The upcoming week has a lot of important economic data. We will get new home sales and the FHFA House Price index on Tuesday, the advance estimate of third quarter GDP on Thursday, and personal incomes / outlays on Friday.
The FHFA House Price Index will cover August, and the new FHFA limits will be based on the third quarter numbers. We are seeing a lot of lenders start to accept loans based on the expected new limits. Given the pace of home price increases, the new limit will be around $650k or so.
The Street is looking for GDP growth to come in around 2.7%. This is a deceleration from the first half of the year, and it definitely looks like shortages are beginning to show up in the numbers. The Chicago Fed National Activity went negative last month, which indicates the US economy is grew below trend in September. This index is a meta-index of about 85 indicators, so it is a pretty broad based look at the economy.
Jerome Powell pretty much confirmed that tapering will begin this year: “I do think it is time to taper,” Mr. Powell said Friday. “I don’t think it is time to raise rates.” He went on further to discuss the economy: “We think we can be patient and allow the labor market to heal,” he said. But at the same time, “no one should doubt that we will use our tools to guide inflation back down to 2%” if it looked like more persistent inflationary pressures were taking root, Mr. Powell added.

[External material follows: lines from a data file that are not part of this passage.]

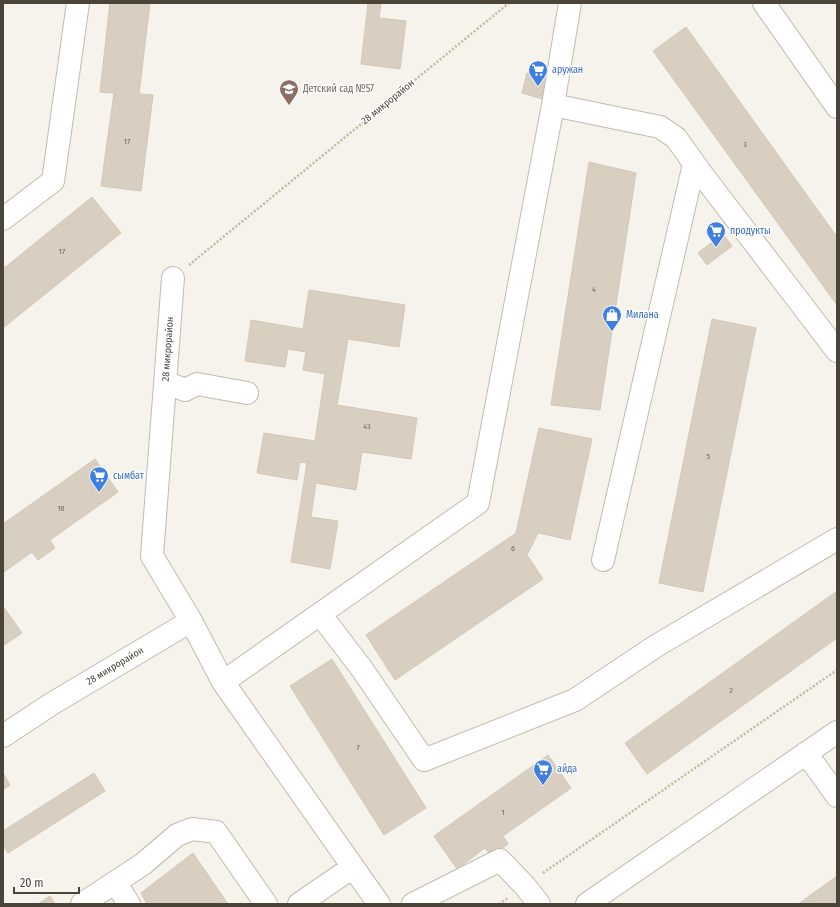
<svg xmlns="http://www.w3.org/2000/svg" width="840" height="907" viewBox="0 0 840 907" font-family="'Fira Sans Condensed',sans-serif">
<rect width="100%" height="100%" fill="#f6f3ec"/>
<path fill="#d8cfc1" stroke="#d3c7b4" d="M 110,3 L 150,3 L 139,94 L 153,95 L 141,191 L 101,186 L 114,93 L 100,92 Z
M 368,3 L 381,3 L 379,18 L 406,21 L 400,69 L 361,64 Z
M 686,27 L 837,237 L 837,305 L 653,51 Z
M 527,73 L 552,80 L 546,100 L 522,93 Z
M 589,162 L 636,173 L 600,410 L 551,405 Z
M 92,197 L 121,233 L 3,328 L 3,269 Z
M 723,234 L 732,246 L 707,265 L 698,253 Z
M 309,290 L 405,305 L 399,347 L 348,339 L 337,405 L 417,418 L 411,459 L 362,452 L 356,490 L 316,483 L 311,517 L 338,521 L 330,569 L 291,562 L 307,463 L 300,462 L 297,480 L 257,473 L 264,433 L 315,441 L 325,374 L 303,370 L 306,352 L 288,349 L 285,367 L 245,361 L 251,320 L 303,329 Z
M 712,319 L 756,328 L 703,592 L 659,583 Z
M 539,428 L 592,439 L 570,540 L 538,533 L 527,555 L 543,579 L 395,680 L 366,635 L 516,533 Z
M 95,459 L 118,492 L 50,540 L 55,548 L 38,560 L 32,552 L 4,572 L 3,524 Z
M 837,591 L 837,638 L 647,774 L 625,743 Z
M 3,606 L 22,633 L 3,646 Z
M 332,659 L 426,808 L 384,835 L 290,686 Z
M 548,755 L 571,788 L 503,836 L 508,844 L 491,856 L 485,848 L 457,869 L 434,836 Z
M 3,773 L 10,785 L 3,790 Z
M 94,773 L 105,791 L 8,853 L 3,845 L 3,831 Z
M 193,853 L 228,904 L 147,904 L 141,893 Z
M 837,876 L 837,904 L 798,904 Z
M 50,896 L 55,904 L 38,904 Z"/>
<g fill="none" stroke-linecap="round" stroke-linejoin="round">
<g stroke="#c2bbae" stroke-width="24">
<path id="minor" d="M 764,3 L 837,107
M 553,105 L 660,127 L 676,138 L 701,173 L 837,351
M 3,219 L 53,181 L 78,3
M 165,382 L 185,390 L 197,384 L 247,393
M 603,560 L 694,164
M 320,614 L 362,669 L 424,760 L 575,700 L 656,646 L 837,539
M 191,621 L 223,682 L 379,904
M 223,682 L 478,503 L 553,105 L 570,3
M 3,736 L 53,703 L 191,621 L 152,556 L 173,278
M 806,753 L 837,796
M 115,882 L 129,904
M 82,904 L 143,864 L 177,835 L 192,829 L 216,832 L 266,904
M 299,904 L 353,867
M 413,904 L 500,860 L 525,886 L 539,904
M 587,904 L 837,732"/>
</g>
<path stroke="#c4b79f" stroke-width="2.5" stroke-dasharray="2 2" stroke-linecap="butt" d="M 189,265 L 509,3
M 543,873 L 837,670
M 499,904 L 508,898"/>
<use href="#minor" stroke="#fff" stroke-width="22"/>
</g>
<defs>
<g id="supermarket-pin" transform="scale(1)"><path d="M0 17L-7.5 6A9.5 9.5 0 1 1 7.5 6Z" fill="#3f7fe0" stroke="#fff"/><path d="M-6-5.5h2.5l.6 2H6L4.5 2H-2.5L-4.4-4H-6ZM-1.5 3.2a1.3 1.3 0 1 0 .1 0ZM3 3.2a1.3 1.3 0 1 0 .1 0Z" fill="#fff"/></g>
<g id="school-pin" transform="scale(1)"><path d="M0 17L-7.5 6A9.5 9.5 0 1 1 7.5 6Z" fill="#8d6e63" stroke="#fff"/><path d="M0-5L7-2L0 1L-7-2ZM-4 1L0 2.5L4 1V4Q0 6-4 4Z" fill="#fff"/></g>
<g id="shop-pin" transform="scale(1)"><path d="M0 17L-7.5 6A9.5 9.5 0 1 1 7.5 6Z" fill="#3f7fe0" stroke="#fff"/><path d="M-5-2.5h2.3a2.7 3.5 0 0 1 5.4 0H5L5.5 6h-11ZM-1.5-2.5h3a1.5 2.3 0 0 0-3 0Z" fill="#fff"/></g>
</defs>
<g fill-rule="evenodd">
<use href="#supermarket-pin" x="538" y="70"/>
<use href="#school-pin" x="289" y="89"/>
<use href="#supermarket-pin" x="716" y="231"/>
<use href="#shop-pin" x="612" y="315"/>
<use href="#supermarket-pin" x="99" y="476"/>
<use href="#supermarket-pin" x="543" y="769"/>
</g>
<g text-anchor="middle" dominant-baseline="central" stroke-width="3" stroke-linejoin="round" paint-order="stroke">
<g font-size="8" fill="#6e675b">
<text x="127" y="141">17</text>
<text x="745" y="144">3</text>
<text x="62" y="251">17</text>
<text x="594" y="289">4</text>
<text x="367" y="426">43</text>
<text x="708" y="456">5</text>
<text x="61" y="508">18</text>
<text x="513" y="548">6</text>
<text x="731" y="690">2</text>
<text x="358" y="747">7</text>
<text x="503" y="812">1</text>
</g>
<g font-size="10" fill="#366cbe" stroke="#fff" text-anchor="start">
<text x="552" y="70">аружан</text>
<text x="730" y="231">продукты</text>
<text x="626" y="315">Милана</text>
<text x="113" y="476">сымбат</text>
<text x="557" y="769">айда</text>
</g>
<g font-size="10" fill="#785e54" stroke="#fff" text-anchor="start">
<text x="303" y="89">Детский сад №57</text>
</g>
<g font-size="10" fill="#4b4439" stroke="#fff">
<text transform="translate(388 102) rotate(-39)">28 микрорайон</text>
<text transform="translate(168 349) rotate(-86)">28 микрорайон</text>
<text transform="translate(115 666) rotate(-31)">28 микрорайон</text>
</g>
</g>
<rect width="840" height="907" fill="none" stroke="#4b4439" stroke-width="8"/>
<path d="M14 887v6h65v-6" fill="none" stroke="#4b4439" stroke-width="2"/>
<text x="20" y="887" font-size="12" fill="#4b4439" stroke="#ffffff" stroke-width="3" paint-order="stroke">20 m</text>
</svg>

Despite the repeal of limits on non-owner occupied properties, the private label market is still going strong. IMO, this was the ultimate rationale for the limits in the first place. The private label market disappeared in the aftermath of the 2008 financial crisis, which meant that something like 90% of all mortgage production was backed by the taxpayer. Mick Mulvaney ended up forcing the issue by creating a need for it.
One thing to keep in mind: while there is probably a contingent of the far left that likes the fact that the taxpayer backs the vast majority of mortgages, most housing professionals are uncomfortable with it. What happens if the the government says “yes, the FHFA House Price Index is up 20% YOY, but we don’t want to be subsidizing every loan below $650k.” If the limits get raised by something below 14%, then a lot of these wholesalers who are betting on the FHFA price index might find themselves caught short.